Required action | Character for character, transcribe the entries below, minus the images.

Data extracted from a collection
:::
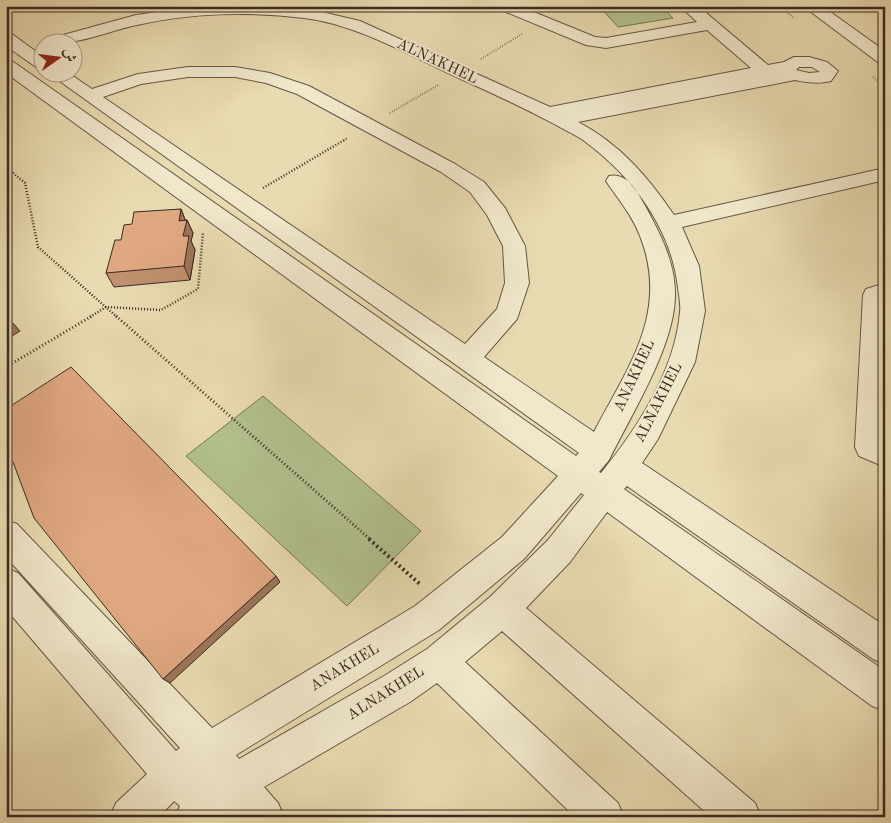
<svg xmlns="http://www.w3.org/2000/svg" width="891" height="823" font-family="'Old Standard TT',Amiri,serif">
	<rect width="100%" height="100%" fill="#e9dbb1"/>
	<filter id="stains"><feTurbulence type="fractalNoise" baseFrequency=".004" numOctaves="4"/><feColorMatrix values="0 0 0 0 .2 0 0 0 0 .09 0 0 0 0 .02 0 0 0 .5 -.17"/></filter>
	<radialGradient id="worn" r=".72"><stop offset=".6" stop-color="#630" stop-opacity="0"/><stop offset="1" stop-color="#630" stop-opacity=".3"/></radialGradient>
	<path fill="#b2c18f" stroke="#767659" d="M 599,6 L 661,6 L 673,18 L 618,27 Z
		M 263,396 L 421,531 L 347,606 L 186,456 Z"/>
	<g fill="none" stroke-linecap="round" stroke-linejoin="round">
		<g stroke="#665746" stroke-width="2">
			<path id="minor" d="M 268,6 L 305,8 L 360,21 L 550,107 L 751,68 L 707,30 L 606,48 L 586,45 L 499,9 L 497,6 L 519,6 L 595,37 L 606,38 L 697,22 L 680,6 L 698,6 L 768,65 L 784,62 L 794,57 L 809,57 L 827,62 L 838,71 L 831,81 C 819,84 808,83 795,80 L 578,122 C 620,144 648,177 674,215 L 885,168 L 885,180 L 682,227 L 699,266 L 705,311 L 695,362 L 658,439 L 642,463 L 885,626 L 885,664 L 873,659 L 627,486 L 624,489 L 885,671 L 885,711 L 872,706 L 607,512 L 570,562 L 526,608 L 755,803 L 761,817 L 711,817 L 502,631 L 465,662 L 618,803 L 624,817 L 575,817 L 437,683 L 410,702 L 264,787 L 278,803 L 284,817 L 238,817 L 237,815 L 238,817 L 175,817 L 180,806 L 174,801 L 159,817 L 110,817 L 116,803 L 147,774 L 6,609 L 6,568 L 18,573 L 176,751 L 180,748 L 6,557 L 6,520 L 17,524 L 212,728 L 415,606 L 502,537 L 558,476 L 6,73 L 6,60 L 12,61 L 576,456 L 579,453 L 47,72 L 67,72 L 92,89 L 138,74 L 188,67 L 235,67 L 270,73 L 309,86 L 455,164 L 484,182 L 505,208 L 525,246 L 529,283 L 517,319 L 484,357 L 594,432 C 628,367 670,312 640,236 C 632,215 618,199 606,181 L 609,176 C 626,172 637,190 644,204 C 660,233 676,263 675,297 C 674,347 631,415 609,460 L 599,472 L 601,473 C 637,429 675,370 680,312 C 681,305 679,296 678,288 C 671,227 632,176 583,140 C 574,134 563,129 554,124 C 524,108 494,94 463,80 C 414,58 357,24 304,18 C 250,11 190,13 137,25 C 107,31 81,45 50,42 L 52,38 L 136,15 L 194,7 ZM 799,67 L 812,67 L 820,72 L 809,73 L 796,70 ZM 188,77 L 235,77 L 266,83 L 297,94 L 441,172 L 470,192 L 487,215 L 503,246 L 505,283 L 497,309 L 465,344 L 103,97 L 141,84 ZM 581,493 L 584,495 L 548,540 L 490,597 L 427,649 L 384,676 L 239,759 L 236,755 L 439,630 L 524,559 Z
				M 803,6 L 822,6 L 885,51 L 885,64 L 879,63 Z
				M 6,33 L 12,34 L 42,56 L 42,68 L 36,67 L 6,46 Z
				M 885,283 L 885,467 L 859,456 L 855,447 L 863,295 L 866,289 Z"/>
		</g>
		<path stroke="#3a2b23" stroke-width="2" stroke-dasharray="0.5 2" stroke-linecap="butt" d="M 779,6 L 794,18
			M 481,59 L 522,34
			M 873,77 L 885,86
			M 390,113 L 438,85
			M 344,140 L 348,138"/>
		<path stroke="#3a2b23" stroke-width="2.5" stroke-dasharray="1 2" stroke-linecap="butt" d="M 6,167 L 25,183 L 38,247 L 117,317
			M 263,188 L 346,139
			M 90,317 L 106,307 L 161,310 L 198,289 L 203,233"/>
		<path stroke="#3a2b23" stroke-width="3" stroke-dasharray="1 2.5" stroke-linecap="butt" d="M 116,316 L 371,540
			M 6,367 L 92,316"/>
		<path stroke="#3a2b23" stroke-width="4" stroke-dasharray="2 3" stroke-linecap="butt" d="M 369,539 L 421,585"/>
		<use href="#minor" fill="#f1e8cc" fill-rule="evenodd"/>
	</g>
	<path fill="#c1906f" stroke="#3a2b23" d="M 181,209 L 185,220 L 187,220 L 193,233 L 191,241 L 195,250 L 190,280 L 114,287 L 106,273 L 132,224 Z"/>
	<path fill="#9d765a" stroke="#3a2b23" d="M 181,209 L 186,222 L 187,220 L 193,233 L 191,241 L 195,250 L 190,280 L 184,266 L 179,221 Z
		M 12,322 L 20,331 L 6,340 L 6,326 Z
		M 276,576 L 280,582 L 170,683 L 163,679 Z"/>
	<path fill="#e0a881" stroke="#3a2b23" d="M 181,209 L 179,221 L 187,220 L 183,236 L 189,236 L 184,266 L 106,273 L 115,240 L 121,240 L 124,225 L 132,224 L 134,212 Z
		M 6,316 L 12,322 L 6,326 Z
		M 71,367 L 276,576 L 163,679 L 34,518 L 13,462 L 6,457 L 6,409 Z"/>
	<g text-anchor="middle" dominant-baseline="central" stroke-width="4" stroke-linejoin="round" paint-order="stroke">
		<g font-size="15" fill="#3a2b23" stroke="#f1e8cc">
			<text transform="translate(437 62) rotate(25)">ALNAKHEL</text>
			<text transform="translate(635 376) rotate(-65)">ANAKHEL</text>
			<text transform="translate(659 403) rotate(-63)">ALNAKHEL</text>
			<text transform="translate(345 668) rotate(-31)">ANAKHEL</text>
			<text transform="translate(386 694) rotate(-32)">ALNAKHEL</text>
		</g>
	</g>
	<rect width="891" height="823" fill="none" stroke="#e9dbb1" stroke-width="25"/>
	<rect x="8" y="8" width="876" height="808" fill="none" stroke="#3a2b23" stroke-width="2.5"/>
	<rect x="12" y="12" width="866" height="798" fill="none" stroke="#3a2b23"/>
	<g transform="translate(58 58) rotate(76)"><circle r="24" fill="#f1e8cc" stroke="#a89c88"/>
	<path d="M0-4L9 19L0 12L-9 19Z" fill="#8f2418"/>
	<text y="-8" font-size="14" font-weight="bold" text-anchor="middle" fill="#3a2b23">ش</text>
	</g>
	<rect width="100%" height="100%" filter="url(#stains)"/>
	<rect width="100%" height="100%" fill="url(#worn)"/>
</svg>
:::
Completed exercise |
<svg xmlns="http://www.w3.org/2000/svg" width="891" height="823" font-family="'Old Standard TT',Amiri,serif">
	<rect width="100%" height="100%" fill="#e9dbb1"/>
	<filter id="stains"><feTurbulence type="fractalNoise" baseFrequency=".004" numOctaves="4"/><feColorMatrix values="0 0 0 0 .2 0 0 0 0 .09 0 0 0 0 .02 0 0 0 .5 -.17"/></filter>
	<radialGradient id="worn" r=".72"><stop offset=".6" stop-color="#630" stop-opacity="0"/><stop offset="1" stop-color="#630" stop-opacity=".3"/></radialGradient>
	<path fill="#b2c18f" stroke="#767659" d="M 599,6 L 661,6 L 673,18 L 618,27 Z
		M 263,396 L 421,531 L 347,606 L 186,456 Z"/>
	<g fill="none" stroke-linecap="round" stroke-linejoin="round">
		<g stroke="#665746" stroke-width="2">
			<path id="minor" d="M 268,6 L 305,8 L 360,21 L 550,107 L 751,68 L 707,30 L 606,48 L 586,45 L 499,9 L 497,6 L 519,6 L 595,37 L 606,38 L 697,22 L 680,6 L 698,6 L 768,65 L 784,62 L 794,57 L 809,57 L 827,62 L 838,71 L 831,81 C 819,84 808,83 795,80 L 578,122 C 620,144 648,177 674,215 L 885,168 L 885,180 L 682,227 L 699,266 L 705,311 L 695,362 L 658,439 L 642,463 L 885,626 L 885,664 L 873,659 L 627,486 L 624,489 L 885,671 L 885,711 L 872,706 L 607,512 L 570,562 L 526,608 L 755,803 L 761,817 L 711,817 L 502,631 L 465,662 L 618,803 L 624,817 L 575,817 L 437,683 L 410,702 L 264,787 L 278,803 L 284,817 L 238,817 L 237,815 L 238,817 L 175,817 L 180,806 L 174,801 L 159,817 L 110,817 L 116,803 L 147,774 L 6,609 L 6,568 L 18,573 L 176,751 L 180,748 L 6,557 L 6,520 L 17,524 L 212,728 L 415,606 L 502,537 L 558,476 L 6,73 L 6,60 L 12,61 L 576,456 L 579,453 L 47,72 L 67,72 L 92,89 L 138,74 L 188,67 L 235,67 L 270,73 L 309,86 L 455,164 L 484,182 L 505,208 L 525,246 L 529,283 L 517,319 L 484,357 L 594,432 C 628,367 670,312 640,236 C 632,215 618,199 606,181 L 609,176 C 626,172 637,190 644,204 C 660,233 676,263 675,297 C 674,347 631,415 609,460 L 599,472 L 601,473 C 637,429 675,370 680,312 C 681,305 679,296 678,288 C 671,227 632,176 583,140 C 574,134 563,129 554,124 C 524,108 494,94 463,80 C 414,58 357,24 304,18 C 250,11 190,13 137,25 C 107,31 81,45 50,42 L 52,38 L 136,15 L 194,7 ZM 799,67 L 812,67 L 820,72 L 809,73 L 796,70 ZM 188,77 L 235,77 L 266,83 L 297,94 L 441,172 L 470,192 L 487,215 L 503,246 L 505,283 L 497,309 L 465,344 L 103,97 L 141,84 ZM 581,493 L 584,495 L 548,540 L 490,597 L 427,649 L 384,676 L 239,759 L 236,755 L 439,630 L 524,559 Z
				M 803,6 L 822,6 L 885,51 L 885,64 L 879,63 Z
				M 6,33 L 12,34 L 42,56 L 42,68 L 36,67 L 6,46 Z
				M 885,283 L 885,467 L 859,456 L 855,447 L 863,295 L 866,289 Z"/>
		</g>
		<path stroke="#3a2b23" stroke-width="2" stroke-dasharray="0.5 2" stroke-linecap="butt" d="M 779,6 L 794,18
			M 481,59 L 522,34
			M 873,77 L 885,86
			M 390,113 L 438,85
			M 344,140 L 348,138"/>
		<path stroke="#3a2b23" stroke-width="2.5" stroke-dasharray="1 2" stroke-linecap="butt" d="M 6,167 L 25,183 L 38,247 L 117,317
			M 263,188 L 346,139
			M 90,317 L 106,307 L 161,310 L 198,289 L 203,233"/>
		<path stroke="#3a2b23" stroke-width="3" stroke-dasharray="1 2.5" stroke-linecap="butt" d="M 116,316 L 371,540
			M 6,367 L 92,316"/>
		<path stroke="#3a2b23" stroke-width="4" stroke-dasharray="2 3" stroke-linecap="butt" d="M 369,539 L 421,585"/>
		<use href="#minor" fill="#f1e8cc" fill-rule="evenodd"/>
	</g>
	<path fill="#c1906f" stroke="#3a2b23" d="M 181,209 L 185,220 L 187,220 L 193,233 L 191,241 L 195,250 L 190,280 L 114,287 L 106,273 L 132,224 Z"/>
	<path fill="#9d765a" stroke="#3a2b23" d="M 181,209 L 186,222 L 187,220 L 193,233 L 191,241 L 195,250 L 190,280 L 184,266 L 179,221 Z
		M 12,322 L 20,331 L 6,340 L 6,326 Z
		M 276,576 L 280,582 L 170,683 L 163,679 Z"/>
	<path fill="#e0a881" stroke="#3a2b23" d="M 181,209 L 179,221 L 187,220 L 183,236 L 189,236 L 184,266 L 106,273 L 115,240 L 121,240 L 124,225 L 132,224 L 134,212 Z
		M 6,316 L 12,322 L 6,326 Z
		M 71,367 L 276,576 L 163,679 L 34,518 L 13,462 L 6,457 L 6,409 Z"/>
	<g text-anchor="middle" dominant-baseline="central" stroke-width="4" stroke-linejoin="round" paint-order="stroke">
		<g font-size="15" fill="#3a2b23" stroke="#f1e8cc">
			<text transform="translate(437 62) rotate(25)">ALNAKHEL</text>
			<text transform="translate(635 376) rotate(-65)">ANAKHEL</text>
			<text transform="translate(659 403) rotate(-63)">ALNAKHEL</text>
			<text transform="translate(345 668) rotate(-31)">ANAKHEL</text>
			<text transform="translate(386 694) rotate(-32)">ALNAKHEL</text>
		</g>
	</g>
	<rect width="891" height="823" fill="none" stroke="#e9dbb1" stroke-width="25"/>
	<rect x="8" y="8" width="876" height="808" fill="none" stroke="#3a2b23" stroke-width="2.5"/>
	<rect x="12" y="12" width="866" height="798" fill="none" stroke="#3a2b23"/>
	<g transform="translate(58 58) rotate(76)"><circle r="24" fill="#f1e8cc" stroke="#a89c88"/>
	<path d="M0-4L9 19L0 12L-9 19Z" fill="#8f2418"/>
	<text y="-8" font-size="14" font-weight="bold" text-anchor="middle" fill="#3a2b23">ش</text>
	</g>
	<rect width="100%" height="100%" filter="url(#stains)"/>
	<rect width="100%" height="100%" fill="url(#worn)"/>
</svg>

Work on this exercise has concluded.